Monday, April 14, 2014

Day 14: Charles Rammelkamp on "Stealing Poetry"

Toward the end of Elisa Albo's charming classroom poem, "Stealing Poetry", in which students speculate on the motives of the person who stole the teacher's book. we get the sly observation that the thief may be attracted to "an apt turn of phrase, an ambiguous line break."
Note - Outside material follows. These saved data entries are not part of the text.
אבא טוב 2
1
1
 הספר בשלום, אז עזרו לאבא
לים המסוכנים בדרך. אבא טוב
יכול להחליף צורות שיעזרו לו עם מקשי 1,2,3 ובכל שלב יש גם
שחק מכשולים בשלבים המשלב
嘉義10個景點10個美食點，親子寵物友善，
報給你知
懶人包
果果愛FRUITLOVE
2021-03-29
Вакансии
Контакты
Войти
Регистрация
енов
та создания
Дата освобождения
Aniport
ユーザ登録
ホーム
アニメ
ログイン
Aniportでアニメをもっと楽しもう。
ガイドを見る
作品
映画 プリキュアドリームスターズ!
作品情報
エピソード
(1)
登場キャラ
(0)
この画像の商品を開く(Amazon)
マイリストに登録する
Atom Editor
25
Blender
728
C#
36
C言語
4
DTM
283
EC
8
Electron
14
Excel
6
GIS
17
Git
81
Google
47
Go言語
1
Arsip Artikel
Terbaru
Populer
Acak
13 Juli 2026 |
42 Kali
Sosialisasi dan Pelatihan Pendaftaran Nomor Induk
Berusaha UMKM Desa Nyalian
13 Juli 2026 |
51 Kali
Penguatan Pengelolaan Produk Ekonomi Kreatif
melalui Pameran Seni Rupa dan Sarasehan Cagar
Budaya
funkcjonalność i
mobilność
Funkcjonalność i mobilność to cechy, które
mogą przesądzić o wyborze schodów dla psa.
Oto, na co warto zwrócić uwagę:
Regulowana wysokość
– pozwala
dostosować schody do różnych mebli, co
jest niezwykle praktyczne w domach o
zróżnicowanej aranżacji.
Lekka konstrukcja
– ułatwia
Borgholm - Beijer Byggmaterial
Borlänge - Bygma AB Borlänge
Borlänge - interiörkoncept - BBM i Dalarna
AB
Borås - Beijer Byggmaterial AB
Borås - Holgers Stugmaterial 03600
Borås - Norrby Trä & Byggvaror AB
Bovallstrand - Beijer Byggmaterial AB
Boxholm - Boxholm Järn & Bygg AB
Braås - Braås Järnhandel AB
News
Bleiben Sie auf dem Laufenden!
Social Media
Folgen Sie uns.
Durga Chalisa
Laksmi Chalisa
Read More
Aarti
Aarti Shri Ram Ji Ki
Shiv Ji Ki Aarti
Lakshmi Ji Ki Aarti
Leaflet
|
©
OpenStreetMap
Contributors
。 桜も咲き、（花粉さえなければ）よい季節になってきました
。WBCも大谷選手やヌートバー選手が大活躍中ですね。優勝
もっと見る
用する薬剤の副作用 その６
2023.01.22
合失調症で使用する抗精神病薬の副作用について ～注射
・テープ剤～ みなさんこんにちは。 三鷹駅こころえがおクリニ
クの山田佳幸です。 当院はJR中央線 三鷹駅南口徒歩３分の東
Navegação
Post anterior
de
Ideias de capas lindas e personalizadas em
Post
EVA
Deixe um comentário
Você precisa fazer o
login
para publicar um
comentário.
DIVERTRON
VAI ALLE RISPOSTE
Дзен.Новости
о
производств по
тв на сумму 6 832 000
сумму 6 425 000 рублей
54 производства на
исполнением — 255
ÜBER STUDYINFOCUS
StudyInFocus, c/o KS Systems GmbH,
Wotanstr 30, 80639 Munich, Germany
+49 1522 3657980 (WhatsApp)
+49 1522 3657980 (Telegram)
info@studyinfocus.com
For the poem starts precisely with an ambiguous line break:

The teacher walks into class empty


The next line begins "handed". Somebody "has stolen her/poetry textbook" (another ambiguous line break, adding a frisson of suspense),  but the line stands by itself as a unit of meaning.  The teacher comes into class empty. It feels like it could be a spiritual or an existential condition.

Elisa Albo
Why is the teacher empty? Is this the old joke about the teacher being clueless without the answer book in hand? One senses she feels violated, as we all do when somebody steals something that belongs to us. Even if the book were simply lost or misplaced, it's still a loss.

But the theft quickly becomes a joke. The security guard wonders why anybody would steal poetry. And then the situation becomes "a teachable moment," as they say. We get a variety of guesses and speculation that reflect the perspectives of those who make them—a reed-thin student who waits tables at a nude bar, the housewife whose husband has left her, the former gang member, the lady who shops at Bloomingdale's, a religious student.

And by the end of the poem the teacher begins to feel whole again, to have recovered her equilibrium. The classmates have come together. They "open their books/and share their poems with her."

Unspoken but hovering over the whole poem is the question, what is the value of poetry? This poem is an answer. —Charles Rammelkamp

1 comment:

nlevinedesign said...

I haven't read the poem, but Charles's comments makes me want to. It is such a kind and adept reading.